The proposal would raise an estimated $3.069 billion within the next decade, beginning in 2018, the Interior Department budget said. The money could be used for LWCF, payments in lieu of taxes, State and Tribal Wildlife Grants, federal coastal restoration and resilience programs, and other national priorities, Interior said.
Sen. David Vitter (R-La.) yesterday called the plan "insulting" to Louisianans.
"If anything, President Obama and congressional Democrats should want Louisiana to keep more of this revenue — it’s going to vital coastal restoration," he said in an emailed statement yesterday. "Our coasts are the first line of defense to a hurricane or tropical storm, and it’s absolutely critical that we do everything in our power to protect and restore them."
Sen.
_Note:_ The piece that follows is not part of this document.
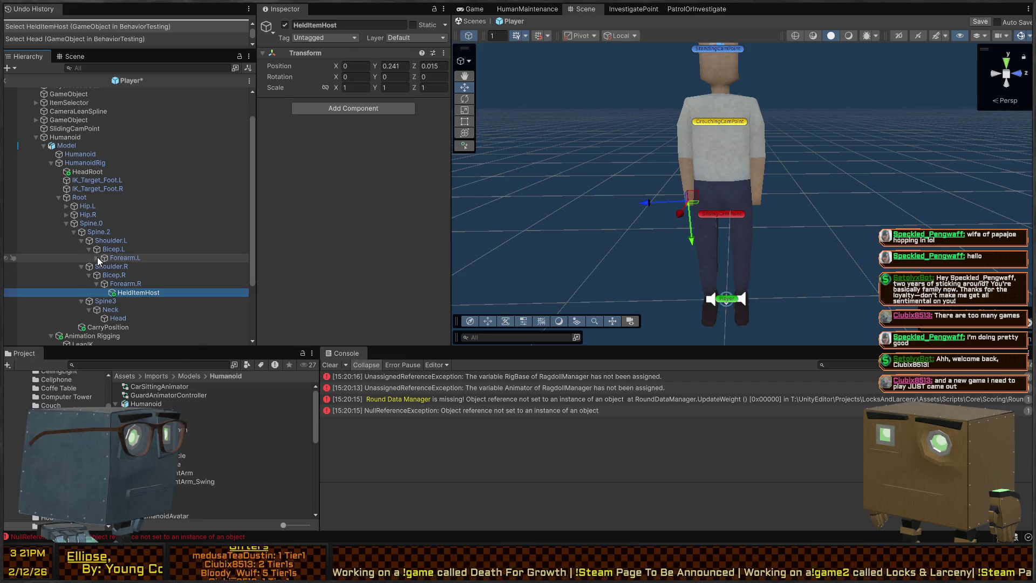
click(97, 257)
click(138, 267)
scroll(640, 155, up, 5)
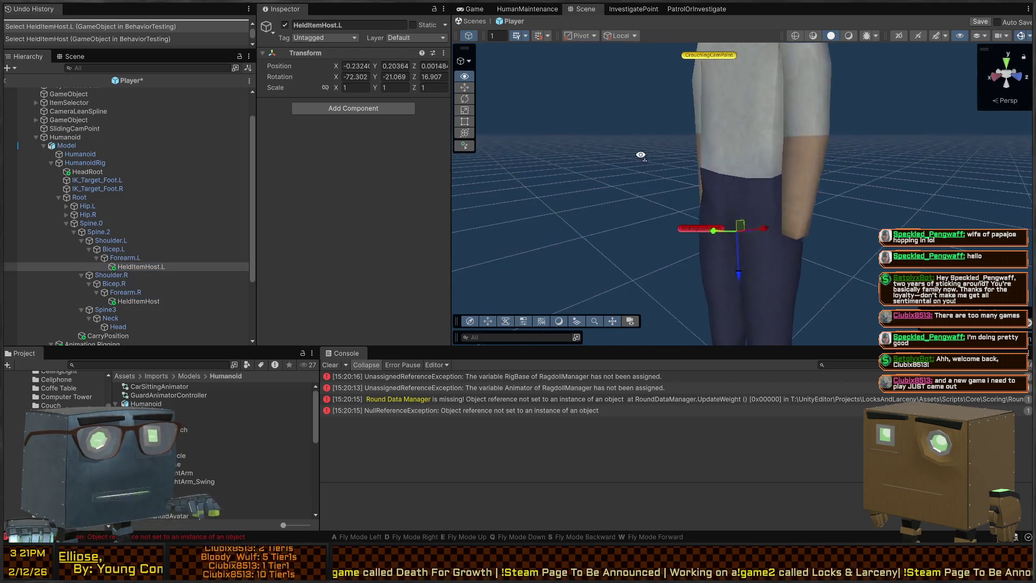
drag(640, 154, 577, 161)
Bill Cassidy (R-La.) said federal policies are to blame for the state’s vanishing coastline.
"GOMESA is a way [to] proactively protect Louisiana families, businesses and our coastline," he said in an emailed statement. "The president and his supporters who want to take this money away are hurting the people who were flooded in hurricanes Rita and Katrina."
Earlier this month, seven oil-state Republican senators blasted the Obama plan, arguing that GOMESA revenues are critical for Gulf states to provide infrastructure, public safety and social services for workers who drill offshore, and to maintain their coastlines.
The Obama plan is also opposed by the Environmental Defense Fund, National Wildlife Federation, National Audubon Society and Lake Pontchartrain Basin Foundation, groups that have invested heavily in restoring the eroding Gulf coastline. According to the New Orleans Times-Picayune, Louisiana voters amended the state’s constitution to dedicate future offshore royalties to coastal restoration, part of a $50 billion, 50-year master plan to rebuild barrier islands, marshland and beaches that defend against floods.